- Interactive map of Lake 16 Tishreen
- Location: Latakia Governorate
- Coordinates: 35°39′19.37″N 35°56′51.29″E﻿ / ﻿35.6553806°N 35.9475806°E
- Type: Reservoir
- Basin countries: Syria
- Max. temperature: 25.8 °C (46 °F)
- Min. temperature: 11 °C (20 °F)
- Settlements: Qesmin, Al-Kneissat, Ruwaisat Qesmin, and Al-Khabouria

= Lake 16 Tishreen =

Lake in Latakia Governorate, Syria

Lake 16 Tishreen, also referred to as the Seven Lakes, Lake Mashqita, or Lake Al-Bahluliyah, is an artificial, branching lake created following the construction of the 16 Tishrin Dam on the Nahr al-Kabir al-Shamali in Latakia Governorate, Syria. It is considered the third-largest lake in Syria.

== Geography and ecology ==
The lake is situated in the village of Al-Bahluliyah, near Mashqita, approximately 30 kilometers from the city of Latakia. The lake derives its name from its extensive branching, which gives the impression from above that it is divided into seven parts by islands, mountains, and other natural barriers. The lake's shores are bordered by forested mountains, with small islands exhibiting red soil and comprising pine and oak trees. The region lies between the Syrian Coastal Mountain Range and the Alawite Mountains and is characterized by pine and oak forests. It receives high precipitation levels, with an annual average of approximately 1,100 mm, and exhibits a high degree of climatic and biological diversity. The lake remains relatively unpolluted due to its considerable distance from residential areas. The temperature of the lake varies between 11 and 25.8 C-change throughout the year, with a pH range of 7.32 to 8.28.

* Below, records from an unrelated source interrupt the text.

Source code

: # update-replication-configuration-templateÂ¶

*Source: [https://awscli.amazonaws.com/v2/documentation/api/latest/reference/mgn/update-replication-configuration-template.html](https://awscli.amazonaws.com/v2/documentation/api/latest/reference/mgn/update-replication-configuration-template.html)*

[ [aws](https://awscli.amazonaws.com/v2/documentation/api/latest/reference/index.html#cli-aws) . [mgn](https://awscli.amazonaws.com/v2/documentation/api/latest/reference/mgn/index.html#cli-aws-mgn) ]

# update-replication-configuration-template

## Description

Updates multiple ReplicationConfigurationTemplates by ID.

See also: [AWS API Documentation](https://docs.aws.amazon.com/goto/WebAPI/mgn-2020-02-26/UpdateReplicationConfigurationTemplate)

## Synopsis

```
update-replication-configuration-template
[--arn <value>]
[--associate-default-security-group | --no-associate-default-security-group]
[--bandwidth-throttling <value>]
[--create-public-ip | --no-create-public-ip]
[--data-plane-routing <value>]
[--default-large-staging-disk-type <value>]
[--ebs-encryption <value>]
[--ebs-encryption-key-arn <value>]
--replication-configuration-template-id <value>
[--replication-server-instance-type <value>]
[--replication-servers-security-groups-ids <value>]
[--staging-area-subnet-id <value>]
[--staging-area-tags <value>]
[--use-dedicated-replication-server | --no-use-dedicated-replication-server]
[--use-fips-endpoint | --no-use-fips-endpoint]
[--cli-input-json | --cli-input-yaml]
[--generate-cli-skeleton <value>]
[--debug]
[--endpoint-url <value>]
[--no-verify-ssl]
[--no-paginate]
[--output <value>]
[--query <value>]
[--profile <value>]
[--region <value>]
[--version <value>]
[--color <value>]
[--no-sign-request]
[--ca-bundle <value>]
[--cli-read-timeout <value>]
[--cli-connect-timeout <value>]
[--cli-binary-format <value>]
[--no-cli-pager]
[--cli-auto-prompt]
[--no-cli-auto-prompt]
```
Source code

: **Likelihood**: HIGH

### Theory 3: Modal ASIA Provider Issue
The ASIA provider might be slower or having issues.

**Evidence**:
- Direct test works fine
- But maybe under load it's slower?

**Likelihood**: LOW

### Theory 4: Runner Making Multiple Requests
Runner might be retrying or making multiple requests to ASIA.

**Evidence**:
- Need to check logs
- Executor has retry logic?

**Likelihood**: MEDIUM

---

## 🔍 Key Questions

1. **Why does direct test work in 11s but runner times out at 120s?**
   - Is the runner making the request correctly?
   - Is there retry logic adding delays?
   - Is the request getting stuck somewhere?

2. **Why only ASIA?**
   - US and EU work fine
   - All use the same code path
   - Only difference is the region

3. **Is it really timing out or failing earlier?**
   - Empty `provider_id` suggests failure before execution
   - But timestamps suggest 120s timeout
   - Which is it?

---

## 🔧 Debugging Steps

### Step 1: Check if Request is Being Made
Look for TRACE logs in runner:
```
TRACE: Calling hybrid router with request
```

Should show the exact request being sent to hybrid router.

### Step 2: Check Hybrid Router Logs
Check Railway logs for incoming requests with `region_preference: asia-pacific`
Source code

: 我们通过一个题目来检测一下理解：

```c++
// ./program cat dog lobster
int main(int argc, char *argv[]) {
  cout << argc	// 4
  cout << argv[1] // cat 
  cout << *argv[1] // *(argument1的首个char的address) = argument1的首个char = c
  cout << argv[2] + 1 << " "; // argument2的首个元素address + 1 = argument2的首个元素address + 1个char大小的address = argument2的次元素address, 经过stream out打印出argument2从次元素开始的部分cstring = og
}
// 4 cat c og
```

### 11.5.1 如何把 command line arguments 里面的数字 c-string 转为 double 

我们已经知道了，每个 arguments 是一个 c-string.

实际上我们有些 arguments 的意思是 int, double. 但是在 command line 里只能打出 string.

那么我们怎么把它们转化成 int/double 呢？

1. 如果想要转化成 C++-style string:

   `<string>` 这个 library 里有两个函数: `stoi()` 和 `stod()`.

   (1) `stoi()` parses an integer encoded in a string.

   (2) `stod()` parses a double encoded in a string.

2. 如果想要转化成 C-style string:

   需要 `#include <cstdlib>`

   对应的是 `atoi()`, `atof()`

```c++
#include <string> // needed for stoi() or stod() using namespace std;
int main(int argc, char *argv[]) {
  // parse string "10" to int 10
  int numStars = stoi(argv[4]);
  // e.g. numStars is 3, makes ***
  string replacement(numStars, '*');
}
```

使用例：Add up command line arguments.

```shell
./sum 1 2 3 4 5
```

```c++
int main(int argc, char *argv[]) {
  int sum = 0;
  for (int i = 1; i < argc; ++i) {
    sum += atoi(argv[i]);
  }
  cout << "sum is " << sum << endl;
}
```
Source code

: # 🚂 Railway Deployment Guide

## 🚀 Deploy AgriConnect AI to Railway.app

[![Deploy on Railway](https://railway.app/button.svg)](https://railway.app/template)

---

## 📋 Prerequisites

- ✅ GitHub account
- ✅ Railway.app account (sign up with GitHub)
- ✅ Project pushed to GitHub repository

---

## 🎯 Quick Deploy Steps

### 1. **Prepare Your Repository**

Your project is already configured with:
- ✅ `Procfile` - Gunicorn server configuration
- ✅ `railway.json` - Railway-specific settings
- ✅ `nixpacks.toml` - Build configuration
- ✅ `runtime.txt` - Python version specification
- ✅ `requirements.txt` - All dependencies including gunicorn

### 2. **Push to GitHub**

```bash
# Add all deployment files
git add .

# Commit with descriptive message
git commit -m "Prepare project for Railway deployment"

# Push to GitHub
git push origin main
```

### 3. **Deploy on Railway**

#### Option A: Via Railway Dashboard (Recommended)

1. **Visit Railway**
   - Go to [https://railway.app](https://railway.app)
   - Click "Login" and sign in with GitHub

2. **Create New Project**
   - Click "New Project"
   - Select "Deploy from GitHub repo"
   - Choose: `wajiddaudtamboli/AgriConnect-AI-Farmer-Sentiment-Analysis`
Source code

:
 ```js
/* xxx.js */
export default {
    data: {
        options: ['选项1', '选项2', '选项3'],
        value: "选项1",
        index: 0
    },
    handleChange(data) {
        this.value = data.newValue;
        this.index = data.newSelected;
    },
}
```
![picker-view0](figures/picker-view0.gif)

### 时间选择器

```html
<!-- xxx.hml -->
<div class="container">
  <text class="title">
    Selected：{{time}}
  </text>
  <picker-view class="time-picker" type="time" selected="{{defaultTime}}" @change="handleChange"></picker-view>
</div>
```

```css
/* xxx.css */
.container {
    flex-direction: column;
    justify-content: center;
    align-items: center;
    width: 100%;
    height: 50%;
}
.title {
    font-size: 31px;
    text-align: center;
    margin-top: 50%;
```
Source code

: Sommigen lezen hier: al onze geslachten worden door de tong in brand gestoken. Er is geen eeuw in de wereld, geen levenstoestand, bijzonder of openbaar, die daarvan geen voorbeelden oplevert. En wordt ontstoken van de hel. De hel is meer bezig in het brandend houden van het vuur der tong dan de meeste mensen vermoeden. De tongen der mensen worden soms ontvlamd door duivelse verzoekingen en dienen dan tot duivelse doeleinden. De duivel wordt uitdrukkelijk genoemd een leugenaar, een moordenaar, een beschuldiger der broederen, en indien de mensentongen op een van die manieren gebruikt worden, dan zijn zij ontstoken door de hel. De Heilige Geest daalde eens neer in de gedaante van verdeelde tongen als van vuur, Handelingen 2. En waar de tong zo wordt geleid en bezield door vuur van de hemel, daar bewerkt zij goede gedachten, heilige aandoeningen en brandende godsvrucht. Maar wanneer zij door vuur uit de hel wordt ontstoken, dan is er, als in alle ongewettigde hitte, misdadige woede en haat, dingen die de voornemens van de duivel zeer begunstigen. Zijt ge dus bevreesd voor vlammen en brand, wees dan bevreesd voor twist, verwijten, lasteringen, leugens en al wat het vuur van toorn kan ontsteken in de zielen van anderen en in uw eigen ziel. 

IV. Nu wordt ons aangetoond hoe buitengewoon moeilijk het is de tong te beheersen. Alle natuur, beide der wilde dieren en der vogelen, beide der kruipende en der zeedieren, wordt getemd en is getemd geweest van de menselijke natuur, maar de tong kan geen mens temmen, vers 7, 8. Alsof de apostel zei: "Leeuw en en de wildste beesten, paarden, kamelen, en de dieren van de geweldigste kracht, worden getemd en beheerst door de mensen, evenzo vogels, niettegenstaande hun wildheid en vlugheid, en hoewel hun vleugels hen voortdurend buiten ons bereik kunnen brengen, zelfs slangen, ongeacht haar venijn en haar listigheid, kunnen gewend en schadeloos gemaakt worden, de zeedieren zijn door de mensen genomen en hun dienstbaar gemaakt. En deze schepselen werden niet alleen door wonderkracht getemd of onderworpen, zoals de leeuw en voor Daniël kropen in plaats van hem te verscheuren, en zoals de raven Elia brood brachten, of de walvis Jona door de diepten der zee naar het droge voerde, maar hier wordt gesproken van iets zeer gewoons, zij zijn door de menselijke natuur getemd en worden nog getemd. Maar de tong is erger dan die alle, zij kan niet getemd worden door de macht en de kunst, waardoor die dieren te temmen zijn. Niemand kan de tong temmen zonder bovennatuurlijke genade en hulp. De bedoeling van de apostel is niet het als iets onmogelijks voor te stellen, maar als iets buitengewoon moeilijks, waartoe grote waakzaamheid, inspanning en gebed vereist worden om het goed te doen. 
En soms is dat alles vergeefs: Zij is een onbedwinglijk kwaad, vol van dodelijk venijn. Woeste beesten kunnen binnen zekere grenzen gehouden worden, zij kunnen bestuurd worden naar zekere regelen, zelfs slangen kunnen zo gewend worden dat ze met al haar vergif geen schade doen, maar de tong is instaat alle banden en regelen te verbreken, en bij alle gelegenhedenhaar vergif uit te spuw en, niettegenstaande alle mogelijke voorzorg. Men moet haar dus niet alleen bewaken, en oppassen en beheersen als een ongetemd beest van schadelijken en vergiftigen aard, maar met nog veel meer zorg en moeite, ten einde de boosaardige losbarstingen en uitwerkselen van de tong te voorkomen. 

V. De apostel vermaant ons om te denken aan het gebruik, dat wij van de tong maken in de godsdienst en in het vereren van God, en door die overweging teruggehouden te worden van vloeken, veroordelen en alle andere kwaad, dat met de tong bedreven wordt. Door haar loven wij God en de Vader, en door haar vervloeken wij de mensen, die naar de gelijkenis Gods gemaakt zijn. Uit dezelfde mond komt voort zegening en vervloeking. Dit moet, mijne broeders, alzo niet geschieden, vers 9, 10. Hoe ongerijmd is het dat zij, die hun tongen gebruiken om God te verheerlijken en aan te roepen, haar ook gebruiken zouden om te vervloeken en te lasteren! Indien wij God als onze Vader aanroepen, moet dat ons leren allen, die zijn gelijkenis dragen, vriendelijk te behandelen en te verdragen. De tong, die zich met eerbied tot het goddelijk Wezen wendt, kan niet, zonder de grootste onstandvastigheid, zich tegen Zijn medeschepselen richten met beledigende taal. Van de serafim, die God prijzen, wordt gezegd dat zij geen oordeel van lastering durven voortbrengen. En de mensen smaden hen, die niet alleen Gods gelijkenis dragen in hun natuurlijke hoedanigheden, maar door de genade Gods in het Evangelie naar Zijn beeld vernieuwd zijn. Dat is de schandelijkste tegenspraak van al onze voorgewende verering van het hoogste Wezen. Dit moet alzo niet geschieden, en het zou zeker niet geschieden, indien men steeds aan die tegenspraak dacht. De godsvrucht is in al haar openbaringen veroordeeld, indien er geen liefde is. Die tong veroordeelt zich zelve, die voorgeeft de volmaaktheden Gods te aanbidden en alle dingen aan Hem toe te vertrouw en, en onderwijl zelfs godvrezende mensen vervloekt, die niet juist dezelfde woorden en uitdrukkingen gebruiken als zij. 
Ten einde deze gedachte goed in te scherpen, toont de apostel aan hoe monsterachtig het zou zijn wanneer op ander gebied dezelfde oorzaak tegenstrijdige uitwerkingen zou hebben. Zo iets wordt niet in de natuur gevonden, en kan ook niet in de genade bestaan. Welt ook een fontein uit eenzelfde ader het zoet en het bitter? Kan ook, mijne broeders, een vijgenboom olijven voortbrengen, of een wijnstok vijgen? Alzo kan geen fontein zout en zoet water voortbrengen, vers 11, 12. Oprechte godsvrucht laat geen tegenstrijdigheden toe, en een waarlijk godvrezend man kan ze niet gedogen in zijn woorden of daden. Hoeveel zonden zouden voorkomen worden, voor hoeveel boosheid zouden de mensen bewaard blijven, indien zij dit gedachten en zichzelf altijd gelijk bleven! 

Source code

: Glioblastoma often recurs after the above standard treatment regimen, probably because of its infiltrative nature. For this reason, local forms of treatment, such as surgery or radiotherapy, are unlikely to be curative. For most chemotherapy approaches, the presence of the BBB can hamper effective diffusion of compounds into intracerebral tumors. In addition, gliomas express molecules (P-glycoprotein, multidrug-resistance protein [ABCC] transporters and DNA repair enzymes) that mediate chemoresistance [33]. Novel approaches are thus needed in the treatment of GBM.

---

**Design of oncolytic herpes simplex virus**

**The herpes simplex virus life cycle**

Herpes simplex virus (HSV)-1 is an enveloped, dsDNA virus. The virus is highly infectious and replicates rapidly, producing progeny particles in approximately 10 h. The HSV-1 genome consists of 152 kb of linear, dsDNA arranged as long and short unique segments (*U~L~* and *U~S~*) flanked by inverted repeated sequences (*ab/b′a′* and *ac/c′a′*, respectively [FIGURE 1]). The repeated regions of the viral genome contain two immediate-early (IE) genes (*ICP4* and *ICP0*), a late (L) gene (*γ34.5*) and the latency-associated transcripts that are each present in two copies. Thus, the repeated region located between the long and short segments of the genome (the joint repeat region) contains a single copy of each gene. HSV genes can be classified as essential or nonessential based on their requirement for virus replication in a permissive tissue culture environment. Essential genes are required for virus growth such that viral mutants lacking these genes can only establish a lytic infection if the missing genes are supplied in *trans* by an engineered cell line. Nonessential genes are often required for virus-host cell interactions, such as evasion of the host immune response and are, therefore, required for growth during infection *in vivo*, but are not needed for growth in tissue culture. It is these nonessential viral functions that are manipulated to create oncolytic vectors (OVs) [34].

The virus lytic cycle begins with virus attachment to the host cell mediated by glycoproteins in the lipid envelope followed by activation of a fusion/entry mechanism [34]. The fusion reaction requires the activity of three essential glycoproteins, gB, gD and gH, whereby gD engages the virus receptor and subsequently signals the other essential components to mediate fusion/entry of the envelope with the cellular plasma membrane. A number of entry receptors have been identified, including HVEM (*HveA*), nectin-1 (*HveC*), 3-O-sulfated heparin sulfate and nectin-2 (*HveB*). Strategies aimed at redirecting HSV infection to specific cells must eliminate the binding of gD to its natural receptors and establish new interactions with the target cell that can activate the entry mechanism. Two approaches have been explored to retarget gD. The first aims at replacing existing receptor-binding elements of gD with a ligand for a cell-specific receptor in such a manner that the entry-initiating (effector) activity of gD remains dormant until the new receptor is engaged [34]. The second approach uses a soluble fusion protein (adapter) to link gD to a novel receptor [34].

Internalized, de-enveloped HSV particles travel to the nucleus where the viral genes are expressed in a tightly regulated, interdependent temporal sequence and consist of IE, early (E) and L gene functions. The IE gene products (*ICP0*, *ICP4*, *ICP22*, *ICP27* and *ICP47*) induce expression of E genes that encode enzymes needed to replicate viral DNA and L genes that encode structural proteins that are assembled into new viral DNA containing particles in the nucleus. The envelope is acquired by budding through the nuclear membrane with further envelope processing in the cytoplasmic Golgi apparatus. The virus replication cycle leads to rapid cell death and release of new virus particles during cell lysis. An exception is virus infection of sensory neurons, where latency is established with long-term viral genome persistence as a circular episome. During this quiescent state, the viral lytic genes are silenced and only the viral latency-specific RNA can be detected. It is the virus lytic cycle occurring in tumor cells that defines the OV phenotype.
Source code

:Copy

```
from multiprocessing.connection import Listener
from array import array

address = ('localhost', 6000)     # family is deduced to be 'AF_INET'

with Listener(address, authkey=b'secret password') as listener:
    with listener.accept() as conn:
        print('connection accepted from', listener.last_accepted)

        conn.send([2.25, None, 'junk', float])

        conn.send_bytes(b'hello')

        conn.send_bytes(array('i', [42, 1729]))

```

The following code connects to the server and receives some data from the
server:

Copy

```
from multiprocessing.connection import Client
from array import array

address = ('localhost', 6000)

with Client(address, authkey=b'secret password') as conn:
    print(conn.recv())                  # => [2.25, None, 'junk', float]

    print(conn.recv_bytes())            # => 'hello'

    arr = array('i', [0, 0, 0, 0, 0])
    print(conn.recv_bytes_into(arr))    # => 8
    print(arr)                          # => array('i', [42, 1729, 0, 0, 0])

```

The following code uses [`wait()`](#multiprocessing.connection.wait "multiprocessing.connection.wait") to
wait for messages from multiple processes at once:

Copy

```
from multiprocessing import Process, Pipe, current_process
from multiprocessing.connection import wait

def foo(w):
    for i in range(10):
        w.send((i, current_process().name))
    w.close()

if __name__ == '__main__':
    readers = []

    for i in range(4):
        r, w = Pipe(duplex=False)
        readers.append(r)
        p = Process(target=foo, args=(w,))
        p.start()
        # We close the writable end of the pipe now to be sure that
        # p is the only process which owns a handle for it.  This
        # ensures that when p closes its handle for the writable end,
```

In mid-2011, a project was initiated to restore the fish population in the lake, which had significantly declined due to overfishing over an extended period. The project was divided into three phases. The initial phase involved the release of 1,200 adult Cyprinus fish. The second phase entailed the introduction of 25,000 fingerlings, each weighing approximately 20 g. The third and final phase involved the release of one million larvae into the lake.

== Tourism ==
The lake is considered a tourist destination, featuring three hotels and serving as a popular spot for leisure activities. In 2006, a Kuwaiti company proposed investing in tourism projects at the lake as part of Syria's economic openness and globalization plans.

Several Syrian villages are situated near the lake, including Qesmin, Al-Kneissat, Ruwaisat Qesmin, and Al-Khabouria. The region is renowned for its cultivation of citrus fruits and vineyards.